Listed records Block Start

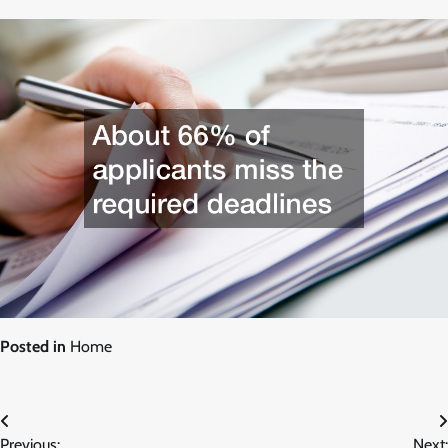
Posted in
Home
Post
Previous:
Next:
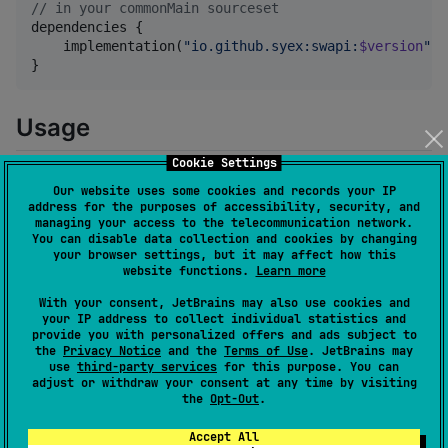
//
 in your commonMain sourceset
dependencies {

    implementation(
"
io.github.syex:swapi:
$version
"
)

}
Usage
Cookie Settings
The main class is the
. You get an
StarWarsApiClient
Our website uses some cookies and records your IP
instance via
.
StarWarsApiClient.create()
address for the purposes of accessibility, security, and
managing your access to the telecommunication network.
You can disable data collection and cookies by changing
val
 client 
=
StarWarsApiClient
.create()
your browser settings, but it may affect how this
website functions.
Learn more
The
method optionally takes a lambda that
With your consent, JetBrains may also use cookies and
create()
your IP address to collect individual statistics and
has a
as its receiver, which
StarWarsAPIClientConfig
provide you with personalized offers and ads subject to
allows you to tweak some settings of the Ktor client,
the
Privacy Notice
and the
Terms of Use
. JetBrains may
use
third-party services
for this purpose. You can
which is used to make the network calls. If you leave it
adjust or withdraw your consent at any time by visiting
the following defaults will be used:
the
Opt-Out
.
Accept All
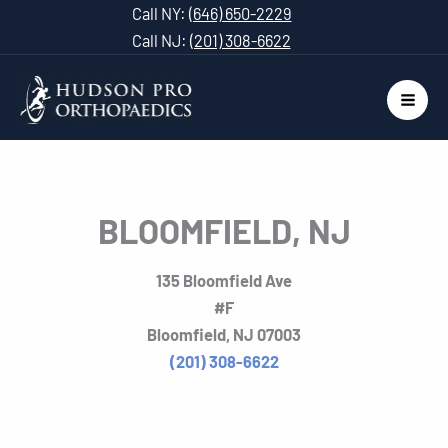
Skip
Call NY:
(646) 650-2229
to
Call NJ:
(201) 308-6622
content
BLOOMFIELD, NJ
135 Bloomfield Ave
#F
Bloomfield, NJ 07003
(201) 308-6622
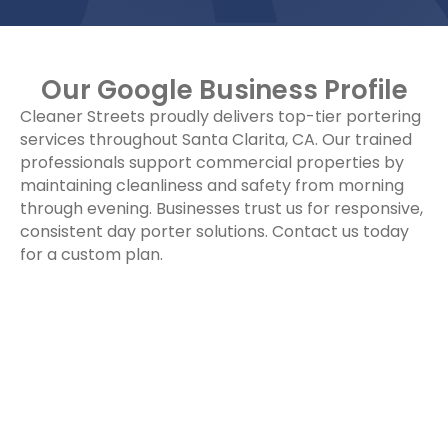
Our Google Business Profile
Cleaner Streets proudly delivers top-tier portering
services throughout Santa Clarita, CA. Our trained
professionals support commercial properties by
maintaining cleanliness and safety from morning
through evening. Businesses trust us for responsive,
consistent day porter solutions. Contact us today
for a custom plan.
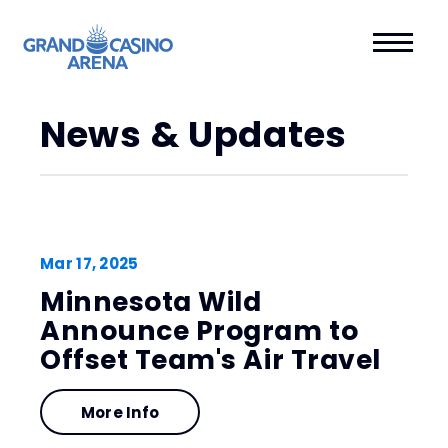
News & Updates
Mar
17
, 2025
Minnesota Wild
Announce Program to
Offset Team's Air Travel
More Info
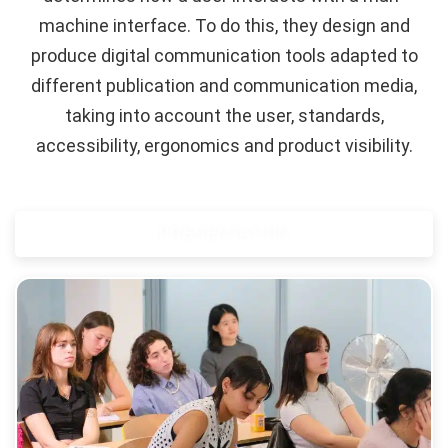
machine interface. To do this, they design and
produce digital communication tools adapted to
different publication and communication media,
taking into account the user, standards,
accessibility, ergonomics and product visibility.
PRESENTATION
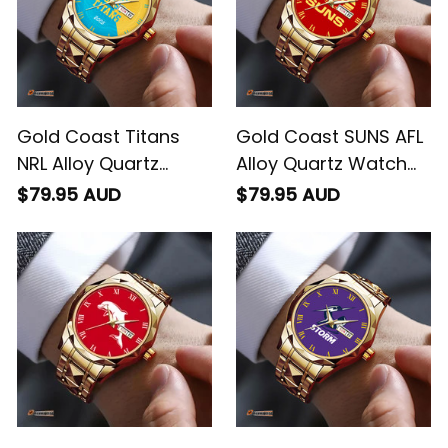
Gold Coast Titans
Gold Coast SUNS AFL
NRL Alloy Quartz
Alloy Quartz Watch
Watch with Leather
with Leather Box L02
$79.95 AUD
$79.95 AUD
Box Emblem
Integration Aboriginal
Pattern L02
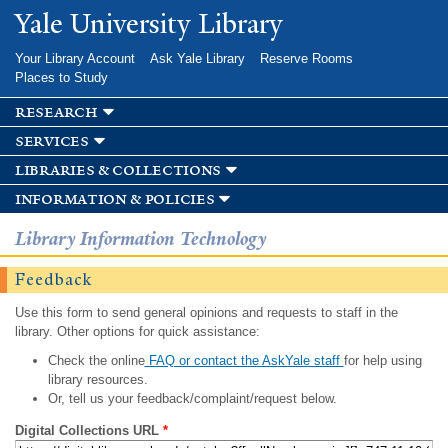
Skip to
Yale University Library
main
content
Your Library Account
Ask Yale Library
Reserve Rooms
Places to Study
research
services
libraries & collections
information & policies
Library Information Technology
Feedback
Use this form to send general opinions and requests to staff in the
library. Other options for quick assistance:
Check the online
FAQ or contact the AskYale staff
for help using
library resources.
Or, tell us your feedback/complaint/request below.
Digital Collections URL
*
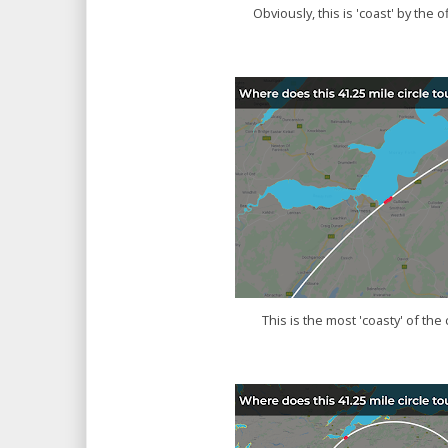
Obviously, this is 'coast' by the of
This is the most 'coasty' of the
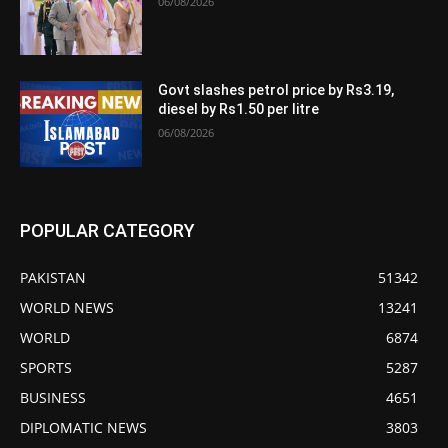
06/08/2026
Govt slashes petrol price by Rs3.19,
diesel by Rs1.50 per litre
06/08/2026
POPULAR CATEGORY
PAKISTAN
51342
WORLD NEWS
13241
WORLD
6874
SPORTS
5287
BUSINESS
4651
DIPLOMATIC NEWS
3803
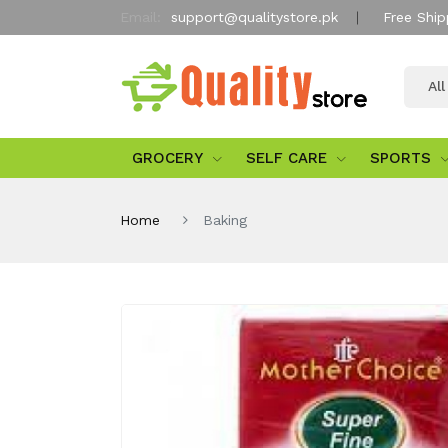
Email:
support@qualitystore.pk
Free Ship
Al
GROCERY
SELF CARE
SPORTS
Home
Baking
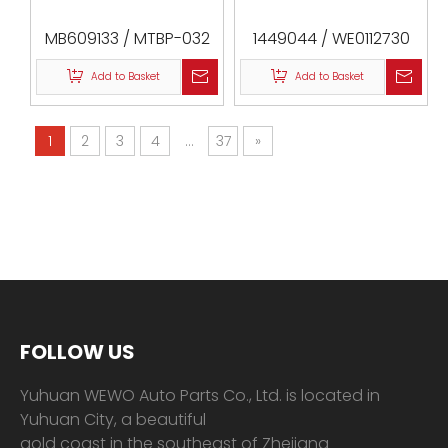
MB609133 / MTBP-032
1449044 / WE0112730
/ 0487-P15W
/ 0588-UN / VKM84610
Add to Basket
Add to Basket
1
2
3
4
...
37
»
FOLLOW US
Yuhuan WEWO Auto Parts Co., Ltd. is located in
Yuhuan City, a beautiful
gold coast in the southeast of Zhejiang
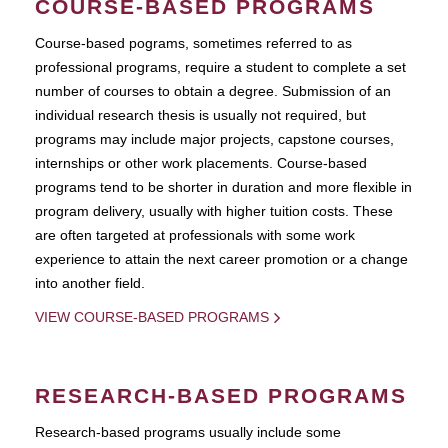
COURSE-BASED PROGRAMS
Course-based pograms, sometimes referred to as
professional programs, require a student to complete a set
number of courses to obtain a degree. Submission of an
individual research thesis is usually not required, but
programs may include major projects, capstone courses,
internships or other work placements. Course-based
programs tend to be shorter in duration and more flexible in
program delivery, usually with higher tuition costs. These
are often targeted at professionals with some work
experience to attain the next career promotion or a change
into another field.
VIEW COURSE-BASED PROGRAMS
RESEARCH-BASED PROGRAMS
Research-based programs usually include some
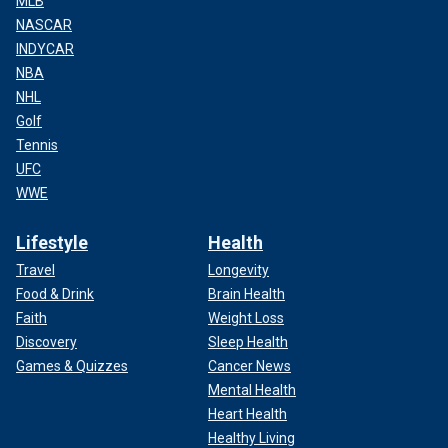
MLB
NASCAR
INDYCAR
NBA
NHL
Golf
Tennis
UFC
WWE
Lifestyle
Health
Travel
Longevity
Food & Drink
Brain Health
Faith
Weight Loss
Discovery
Sleep Health
Games & Quizzes
Cancer News
Mental Health
Heart Health
Healthy Living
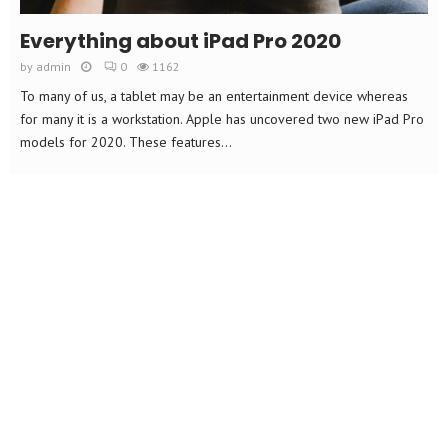
Everything about iPad Pro 2020
by
admin
0
1162
To many of us, a tablet may be an entertainment device whereas
for many it is a workstation. Apple has uncovered two new iPad Pro
models for 2020. These features...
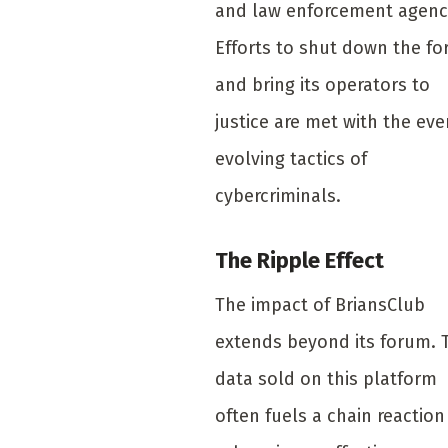
and law enforcement agenc
Efforts to shut down the f
and bring its operators to
justice are met with the eve
evolving tactics of
cybercriminals.
The Ripple Effect
The impact of BriansClub
extends beyond its forum. 
data sold on this platform
often fuels a chain reaction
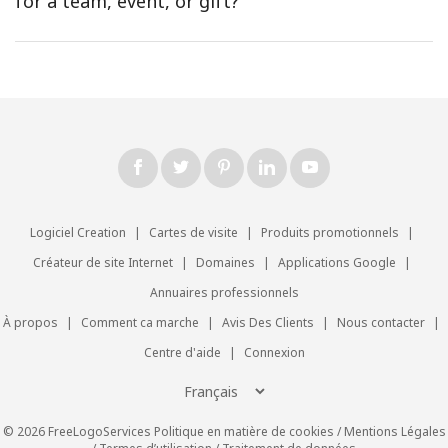
for a team, event, or gift?
Logiciel Creation
|
Cartes de visite
|
Produits promotionnels
|
Créateur de site Internet
|
Domaines
|
Applications Google
|
Annuaires professionnels
À propos
|
Comment ca marche
|
Avis Des Clients
|
Nous contacter
|
Centre d'aide
|
Connexion
© 2026 FreeLogoServices
Politique en matière de cookies
/
Mentions Légales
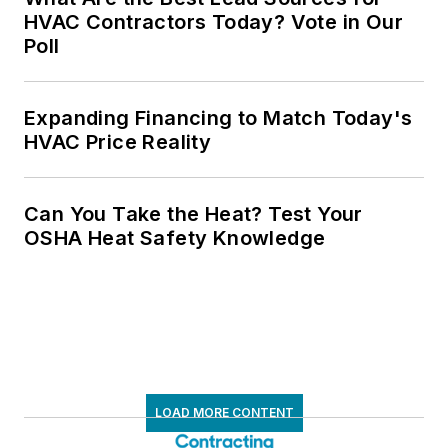
HVAC Contractors Today? Vote in Our
Poll
Expanding Financing to Match Today's
HVAC Price Reality
Can You Take the Heat? Test Your
OSHA Heat Safety Knowledge
LOAD MORE CONTENT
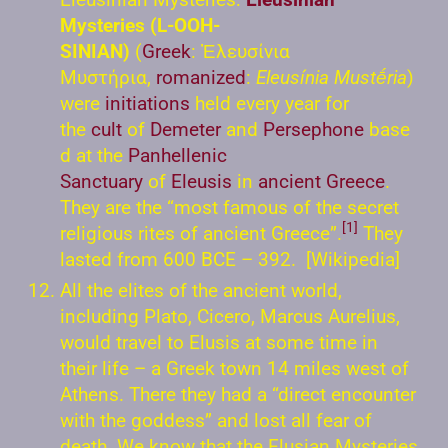
Mysteries (L-OOH-
SINIAN)
(
Greek
: Ἐλευσίνια
Μυστήρια,
romanized
:
Eleusínia Mustḗria
)
were
initiations
held every year for
the
cult
of
Demeter
and
Persephone
base
d at the
Panhellenic
Sanctuary
of
Eleusis
in
ancient Greece
.
They are the “most famous of the secret
[1]
religious rites of ancient Greece”.
They
lasted from 600 BCE – 392. [Wikipedia]
All the elites of the ancient world,
including Plato, Cicero, Marcus Aurelius,
would travel to Elusis at some time in
their life – a Greek town 14 miles west of
Athens. There they had a “direct encounter
with the goddess” and lost all fear of
death. We know that the Elusian Mysteries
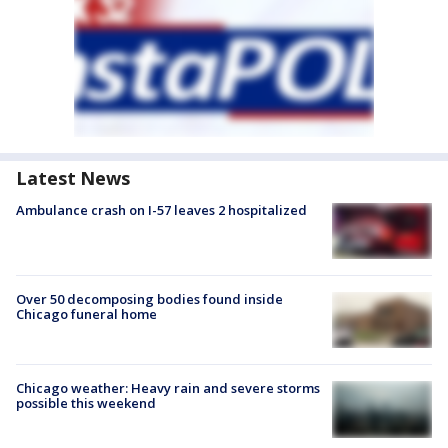
Latest News
Ambulance crash on I-57 leaves 2 hospitalized
Over 50 decomposing bodies found inside
Chicago funeral home
Chicago weather: Heavy rain and severe storms
possible this weekend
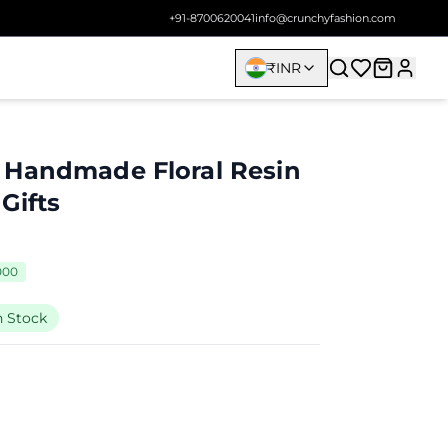
+91-8700620041
info@crunchyfashion.com
₹
INR
 Handmade Floral Resin
Gifts
000
n Stock
9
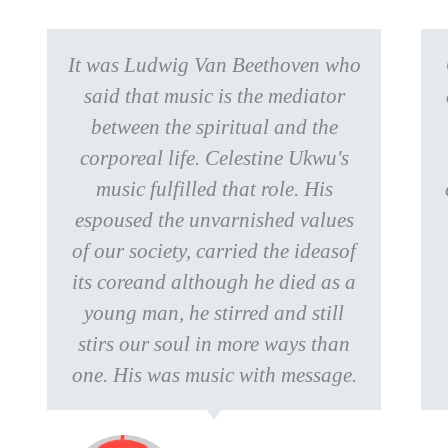
It was Ludwig Van Beethoven who
said that music is the mediator
between the spiritual and the
corporeal life. Celestine Ukwu's
music fulfilled that role. His
espoused the unvarnished values
of our society, carried the ideasof
its coreand although he died as a
young man, he stirred and still
stirs our soul in more ways than
one. His was music with message.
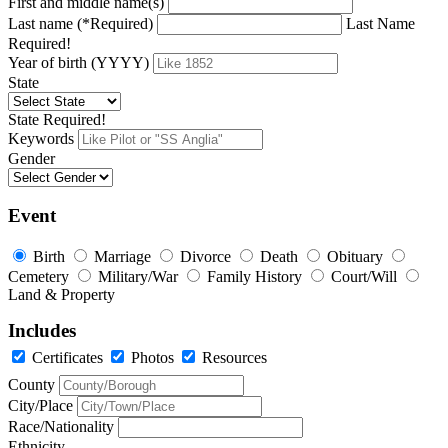
First and middle name(s)
Last name (*Required)
Last Name
Required!
Year of birth (YYYY)
State
State Required!
Keywords
Gender
Event
Birth
Marriage
Divorce
Death
Obituary
Cemetery
Military/War
Family History
Court/Will
Land & Property
Includes
Certificates
Photos
Resources
County
City/Place
Race/Nationality
Ethnicity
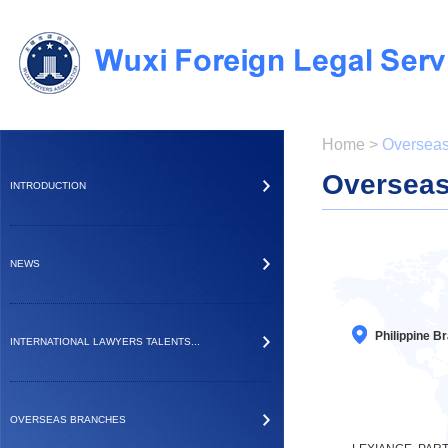
Home
>
Overseas
Overseas
INTRODUCTION
NEWS
Philippine B
INTERNATIONAL LAWYERS TALENTS...
OVERSEAS BRANCHES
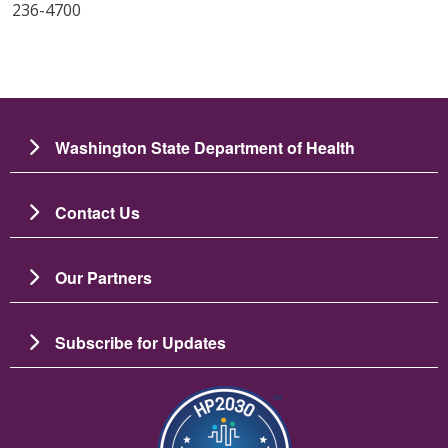
236-4700
Washington State Department of Health
Contact Us
Our Partners
Subscribe for Updates
图像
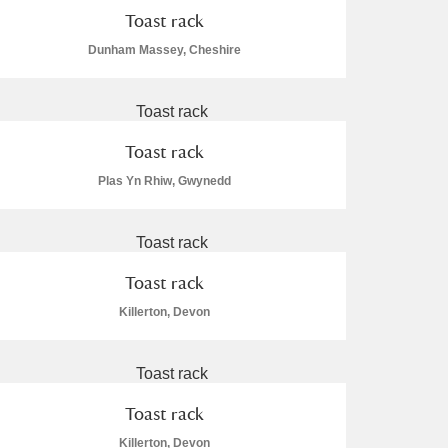
Toast rack
Dunham Massey, Cheshire
Toast rack
Plas Yn Rhiw, Gwynedd
Toast rack
Killerton, Devon
Toast rack
Killerton, Devon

Listed records Block End

**Task prompt**
Check each line of the data above for the string "These", and copy the ones that have it.

**Expected output**
program delivery, usually with higher tuition costs. These
models for 2020. These features...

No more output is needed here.